Hemen bütün mastektomi hastalarında meme rekonstrüksiyonu için tıbben bir engel olmayıp, çoğu hastalar da mastektomi ile eşzamanlı olarak rekonstrüksiyon yapılması için uygundurlar.Ancak meme rekonstrüksiyonu için en iyi aday, kanserin mastektomi sayesinde tamamen ortadan kaybolduğu hastalardır. Beklemek için bir çok sebep olabilir; örneğin, bazı hastalar başka bir cerrahi istememektedir, bir kısmı kanser teşhisini kabul etmekte zorlanırken, meme rekonstrüksiyonu seçeneklerinin düşünememektedirler. Bazı hastalara cerrahları tarafından beklemeleri tavsiye edilmiş olabilir, özellikle memenin hastanın kendi dokusu ile (flep transferi) rekonstrükte edildiği durumlarda olduğu gibi.Obesite, yüksek tansiyon ve sigara içimi gibi durumlarda da hastaların beklemeleri tavsiye edilebilir.
Çok sayıda teknik mevcut
Rekonstrüksiyon için üç seçenek vardır:
Yabancı maddeler kullanılarak: Doku genişletici + Protezler
Hastanın kendi dokusu kullanılarak: serbest ya da pediküllü
Kök hücreden zenginleştirilmiş doku nakli ya da bunların kombinasyonu.
Bu seçeneklerin tercihinde; hastanın opere edilecek bölgesinin durumu ve diğer memesinin büyüklüğü ile şekli önemli rol oynar.Alınan memenin bölgesindeki cildin kalitesi ve yeterliliği çok önemlidir.Eğer cilt yetersiz ve diğer meme büyük ise öncelikle bir doku genişletici yerleştirilir.Daha sonra tercihe göre ya silikon protez ya da hastanın kendi kas dokusu ile onarım yapılır.Sağlam olan meme dokusu büyük ve sarkık ise, aynı ameliyatta bu memeye de müdahale edilerek iki meme eşitlenecek şekilde küçültülüp dikleştirilmesi sağlanır.

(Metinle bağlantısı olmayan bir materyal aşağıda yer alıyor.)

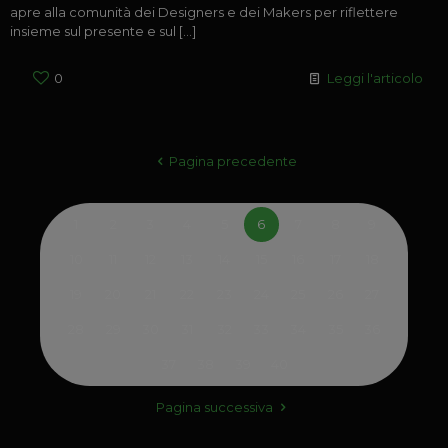
apre alla comunità dei Designers e dei Makers per riflettere
insieme sul presente e sul
[…]
0
Leggi l'articolo
Pagina precedente
1
2
3
4
5
6
7
8
9
10
11
12
13
14
15
16
17
18
19
20
21
22
23
24
25
26
27
28
29
30
31
32
33
34
35
36
37
38
39
40
Pagina successiva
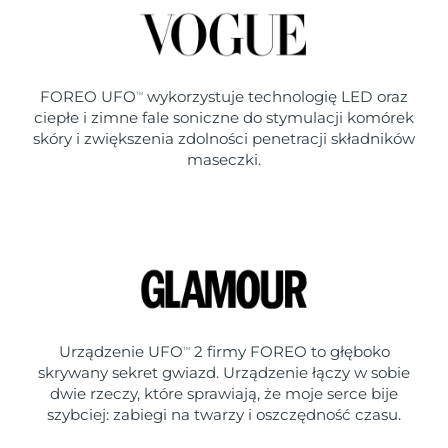
FOREO UFO
wykorzystuje technologię LED oraz
TM
ciepłe i zimne fale soniczne do stymulacji komórek
skóry i zwiększenia zdolności penetracji składników
maseczki.
Urządzenie UFO
2 firmy FOREO to głęboko
TM
skrywany sekret gwiazd. Urządzenie łączy w sobie
dwie rzeczy, które sprawiają, że moje serce bije
szybciej: zabiegi na twarzy i oszczędność czasu.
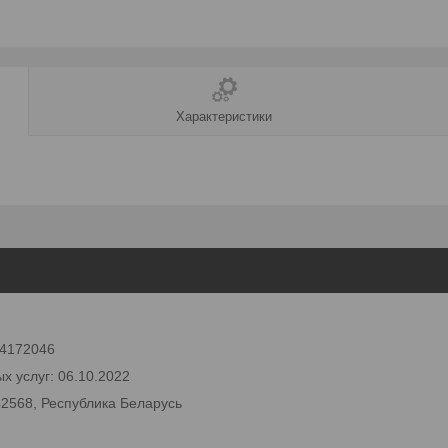
Характеристики
 24172046
х услуг: 06.10.2022
42568, Республика Беларусь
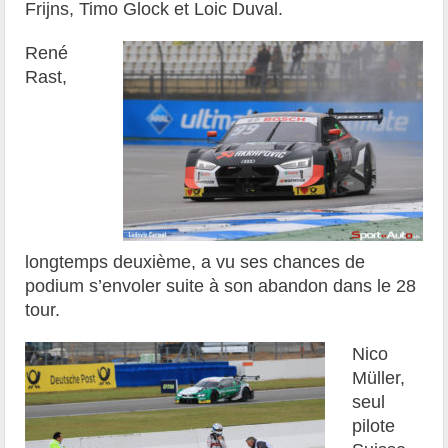
Frijns, Timo Glock et Loic Duval.
René
Rast,
longtemps deuxième, a vu ses chances de
podium s’envoler suite à son abandon dans le 28
tour.
Nico
Müller,
seul
pilote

Şu an tüm dünyada meme rekonstrüksiyonu için en sık kullanılan iki kas dokusu vardır :
Latissimus dorsi (Koltukaltı kası)
Rectus abdominis (Karın kası) Latissimus dorsi kası, sırtta bulunan ve kollarımızla vücudumuzu yukarıya ve ileriye çekmemizi sağlayan temel tırmanma kasıdır.Tek başına kullanıldığında genellikle yeterli hacmi sağlamadığı için, bölgeye getirilmesini takiben altına protez yerleştirilir.

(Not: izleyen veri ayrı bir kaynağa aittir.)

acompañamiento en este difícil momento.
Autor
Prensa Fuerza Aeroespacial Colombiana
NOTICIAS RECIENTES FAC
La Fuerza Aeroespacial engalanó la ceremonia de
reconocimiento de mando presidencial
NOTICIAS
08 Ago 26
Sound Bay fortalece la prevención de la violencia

Bu kaslar, damarları etrafında çevrilerek bölgeye getirilebileceği gibi, mikro cerrahi teknikler kullanılarak serbest doku olarak da transfer edilebilirler.
Orta yaşlı karınlarında sarkma olan hastalarda, aynı anda karın germe de yapılabilir, bu durumda karın kasından meme yapılması da çok uygun bir seçenek olacaktır.